Records to process below:

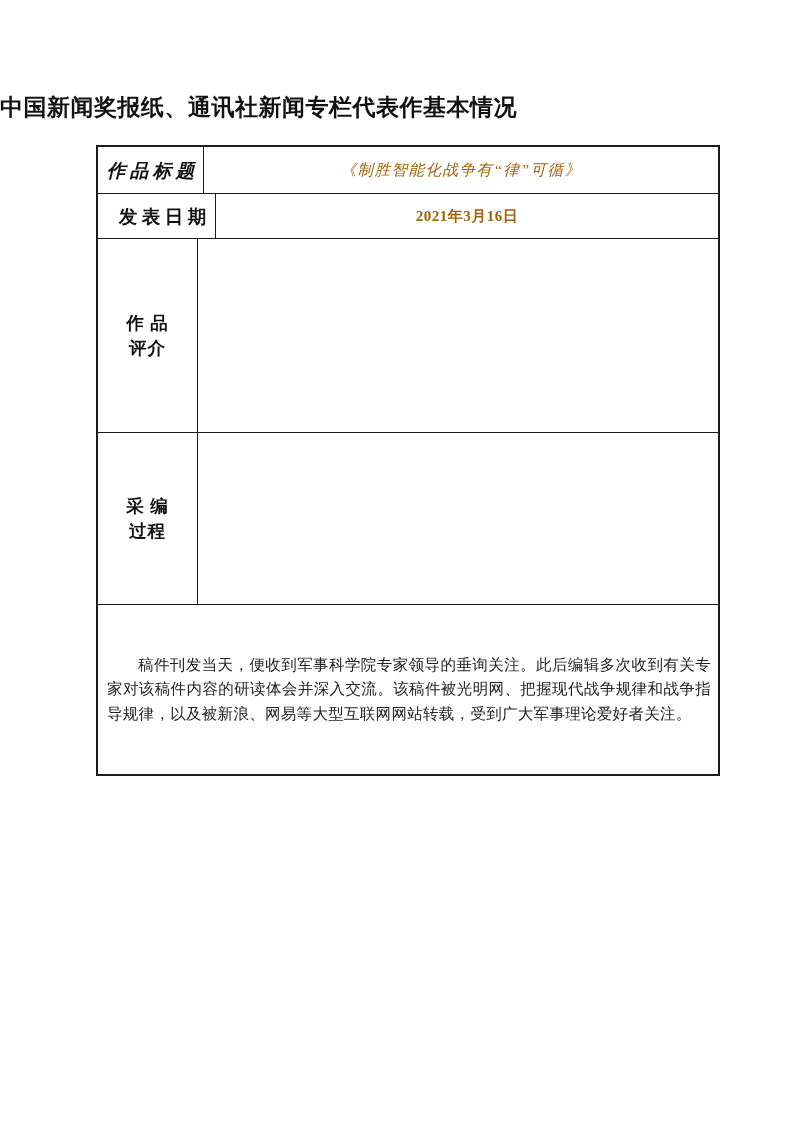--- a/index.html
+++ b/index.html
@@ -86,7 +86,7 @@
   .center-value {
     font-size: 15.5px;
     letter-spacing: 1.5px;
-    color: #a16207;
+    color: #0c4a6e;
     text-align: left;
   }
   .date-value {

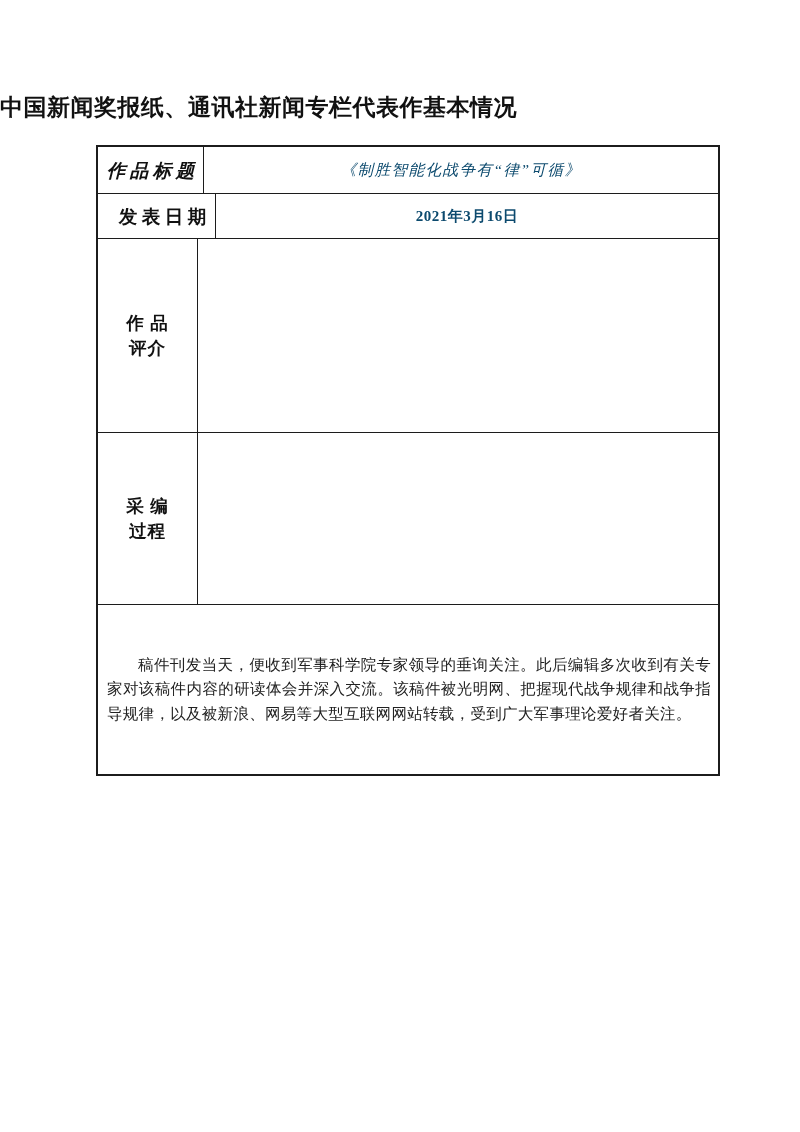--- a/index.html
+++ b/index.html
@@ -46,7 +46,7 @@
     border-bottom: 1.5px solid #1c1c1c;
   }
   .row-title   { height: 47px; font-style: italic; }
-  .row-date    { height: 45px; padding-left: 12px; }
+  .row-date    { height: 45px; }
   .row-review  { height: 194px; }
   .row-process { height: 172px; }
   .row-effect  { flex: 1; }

End of Records to process.

• **Directions for this task**
Your reply should consist of one number: how many lines in the entries contain the string "date".

• **Answer to this task**
3